25 January – Feast of The Conversion of Saint Paul, Apostle
Paul’s entire life can be explained in terms of one experience—his meeting with Jesus on the road to Damascus. In an instant, he saw that all the zeal of his dynamic personality was being wasted, like the strength of a boxer swinging wildly. Perhaps he had never seen Jesus, who was only a few years older. But he had acquired a zealot’s hatred of all Jesus stood for, as he began to harass the Church: “…entering house after house and dragging out men and women, he handed them over for imprisonment” (Acts 8:3b). Now he himself was “entered,” possessed, all his energy harnessed to one goal—being a slave of Christ in the ministry of reconciliation, an instrument to help others experience the one Savior.
One sentence determined his theology: “I am Jesus, whom you are persecuting” (Acts 9:5b). Jesus was mysteriously identified with people—the loving group of people Saul had been running down like criminals. Jesus, he saw, was the mysterious fulfilment of all he had been blindly pursuing.
So Paul’s great message to the world was: You are saved entirely by God, not by anything you can do. Saving faith is the gift of total, free, personal and loving commitment to Christ, a commitment that then bears fruit in more “works” than the Law could ever contemplate.
Paul said to the people, ‘I am a Jew and was born at Tarsus in Cilicia. I was brought up here in this city. I studied under Gamaliel and was taught the exact observance of the Law of our ancestors. In fact, I was as full of duty towards God as you are today. I even persecuted this Way to the death, and sent women as well as men to prison in chains as the high priest and the whole council of elders can testify, since they even sent me with letters to their brothers in Damascus. When I set off it was with the intention of bringing prisoners back from there to Jerusalem for punishment.
‘I was on that journey and nearly at Damascus when about midday a bright light from heaven suddenly shone round me. I fell to the ground and heard a voice saying, “Saul, Saul, why are you persecuting me?” I answered: Who are you, Lord? and he said to me, “I am Jesus the Nazarene, and you are persecuting me.” The people with me saw the light but did not hear his voice as he spoke to me. I said: What am I to do, Lord? The Lord answered, “Stand up and go into Damascus, and there you will be told what you have been appointed to do.” The light had been so dazzling that I was blind and my companions had to take me by the hand; and so I came to Damascus.
‘Someone called Ananias, a devout follower of the Law and highly thought of by all the Jews living there, came to see me; he stood beside me and said, “Brother Saul, receive your sight.” Instantly my sight came back and I was able to see him. Then he said, “The God of our ancestors has chosen you to know his will, to see the Just One and hear his own voice speaking, because you are to be his witness before all mankind, testifying to what you have seen and heard. And now why delay? It is time you were baptised and had your sins washed away while invoking his name.”’

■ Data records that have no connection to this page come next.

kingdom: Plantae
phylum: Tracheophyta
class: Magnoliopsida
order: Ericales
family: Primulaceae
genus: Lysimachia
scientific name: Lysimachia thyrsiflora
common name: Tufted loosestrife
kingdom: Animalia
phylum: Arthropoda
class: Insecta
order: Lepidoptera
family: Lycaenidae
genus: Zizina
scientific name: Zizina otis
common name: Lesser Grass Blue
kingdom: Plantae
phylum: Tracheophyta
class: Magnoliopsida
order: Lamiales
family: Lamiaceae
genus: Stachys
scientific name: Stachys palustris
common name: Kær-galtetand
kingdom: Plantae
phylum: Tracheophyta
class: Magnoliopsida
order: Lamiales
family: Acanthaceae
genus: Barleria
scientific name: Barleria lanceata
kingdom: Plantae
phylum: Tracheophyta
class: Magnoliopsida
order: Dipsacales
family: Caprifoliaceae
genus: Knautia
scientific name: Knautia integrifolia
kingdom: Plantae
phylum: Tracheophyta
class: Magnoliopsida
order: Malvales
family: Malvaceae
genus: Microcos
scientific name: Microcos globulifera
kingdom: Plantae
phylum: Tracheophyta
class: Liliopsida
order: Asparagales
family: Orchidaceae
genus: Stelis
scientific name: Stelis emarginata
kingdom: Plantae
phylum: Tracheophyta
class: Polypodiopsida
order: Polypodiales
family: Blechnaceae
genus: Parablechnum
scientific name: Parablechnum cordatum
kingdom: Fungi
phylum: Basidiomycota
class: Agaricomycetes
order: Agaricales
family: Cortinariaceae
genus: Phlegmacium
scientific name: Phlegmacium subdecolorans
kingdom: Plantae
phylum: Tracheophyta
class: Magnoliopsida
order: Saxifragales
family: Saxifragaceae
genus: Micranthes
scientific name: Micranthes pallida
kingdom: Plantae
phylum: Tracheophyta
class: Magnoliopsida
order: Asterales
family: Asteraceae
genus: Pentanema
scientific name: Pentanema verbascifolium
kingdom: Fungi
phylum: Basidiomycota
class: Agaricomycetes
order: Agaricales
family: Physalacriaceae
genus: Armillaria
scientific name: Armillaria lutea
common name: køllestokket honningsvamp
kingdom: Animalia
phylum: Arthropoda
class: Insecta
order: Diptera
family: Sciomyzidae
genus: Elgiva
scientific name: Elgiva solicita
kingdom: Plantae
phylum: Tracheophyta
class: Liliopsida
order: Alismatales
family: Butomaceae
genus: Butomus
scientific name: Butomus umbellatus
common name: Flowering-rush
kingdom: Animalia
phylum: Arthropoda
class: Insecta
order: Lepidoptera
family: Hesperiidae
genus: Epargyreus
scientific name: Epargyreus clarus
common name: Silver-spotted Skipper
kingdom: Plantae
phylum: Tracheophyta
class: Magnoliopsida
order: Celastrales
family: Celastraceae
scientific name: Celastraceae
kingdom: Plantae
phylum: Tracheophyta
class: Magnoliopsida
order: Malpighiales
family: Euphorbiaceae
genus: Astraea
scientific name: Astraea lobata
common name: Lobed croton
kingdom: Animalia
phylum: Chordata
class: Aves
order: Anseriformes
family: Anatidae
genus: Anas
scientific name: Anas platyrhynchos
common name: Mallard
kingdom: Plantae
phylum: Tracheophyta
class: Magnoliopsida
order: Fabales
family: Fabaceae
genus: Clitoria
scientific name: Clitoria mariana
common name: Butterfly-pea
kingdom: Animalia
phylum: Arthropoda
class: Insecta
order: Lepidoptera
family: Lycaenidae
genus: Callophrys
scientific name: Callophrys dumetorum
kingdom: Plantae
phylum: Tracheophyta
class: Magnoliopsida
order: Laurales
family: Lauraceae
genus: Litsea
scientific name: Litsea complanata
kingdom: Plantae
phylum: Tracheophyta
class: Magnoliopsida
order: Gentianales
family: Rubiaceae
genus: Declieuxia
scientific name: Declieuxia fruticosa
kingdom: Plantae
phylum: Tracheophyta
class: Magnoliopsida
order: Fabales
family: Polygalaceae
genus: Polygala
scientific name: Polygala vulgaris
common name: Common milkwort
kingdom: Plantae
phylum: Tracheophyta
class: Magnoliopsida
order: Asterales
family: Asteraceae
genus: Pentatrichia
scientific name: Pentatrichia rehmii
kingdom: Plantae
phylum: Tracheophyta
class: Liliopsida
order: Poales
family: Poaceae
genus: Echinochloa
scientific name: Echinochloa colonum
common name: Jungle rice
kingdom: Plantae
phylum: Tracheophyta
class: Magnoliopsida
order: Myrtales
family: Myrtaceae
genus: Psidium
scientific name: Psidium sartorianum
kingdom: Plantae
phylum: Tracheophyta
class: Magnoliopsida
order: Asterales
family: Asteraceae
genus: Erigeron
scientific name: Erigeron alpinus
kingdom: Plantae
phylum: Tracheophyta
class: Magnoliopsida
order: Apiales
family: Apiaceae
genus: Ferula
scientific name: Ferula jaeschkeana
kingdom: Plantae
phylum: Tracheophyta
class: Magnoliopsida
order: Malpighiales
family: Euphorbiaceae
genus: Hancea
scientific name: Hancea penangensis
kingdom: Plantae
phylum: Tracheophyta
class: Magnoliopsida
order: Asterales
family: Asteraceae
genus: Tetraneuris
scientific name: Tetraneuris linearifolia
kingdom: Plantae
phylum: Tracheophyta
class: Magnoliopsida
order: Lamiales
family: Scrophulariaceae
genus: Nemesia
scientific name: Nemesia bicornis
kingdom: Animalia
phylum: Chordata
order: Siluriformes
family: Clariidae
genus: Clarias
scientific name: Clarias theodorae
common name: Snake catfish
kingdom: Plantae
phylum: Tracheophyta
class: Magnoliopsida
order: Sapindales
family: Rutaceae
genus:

Jesus said to his disciples, ‘Go out to the whole world; proclaim the Good News to all creation. He who believes and is baptised will be saved; he who does not believe will be condemned. These are the signs that will be associated with believers: in my name they will cast out devils; they will have the gift of tongues; they will pick up snakes in their hands, and be unharmed should they drink deadly poison; they will lay their hands on the sick, who will recover.’
I love the Lord, for he heard my voice; he heard my cry for mercy. Because he turned his ear to me, I will call on him as long as I live.
Anything worth doing well takes time. Time in the active sense; unlike with the fermentation of wine in unseen caves, but in the fervent nudging and gnawing of our stubbornness. I’m drawn to the idea of conversion, but also quickly realise how plodding the endeavor will be. Will I give up, or stay the course?
How can my conversion begin in the now of today? And will I determine its timeline? Will my conversion ever be complete? With these questions in mind, I have sought to chip away at parts of my life that no longer hold place in my Christian existence. I “eat the frog” every morning, spending time on the most challenging item on my to-do list. I also wear sunblock before I head out, and consume less sugar throughout the day (bye bye random mints). I set aside a block of time each week to take stock of my finances, and learn more about investing. I’m in the process of spring cleaning my house, discarding items that no longer spark joy. I’ve also been getting more sleep, much to the chagrin of my Netflix account.
With innovation and creating capacity being the buzzwords of our connected lives, I’m seeking to reinvent myself for His greater good. In making space for ourselves, we untangle resources that can be invested towards Christian dividends.
I urge all of you to join me in my conversion struggle. Let’s run this race together.
(Today’s Oxygen by Anonymous)
Prayer: I pray for the grace to always be present, realising that my struggles are best tackled in the here and now.
Thanksgiving: Thank you dear Lord, for unfogging my glasses; you’ve shown me the path towards becoming the best version of myself.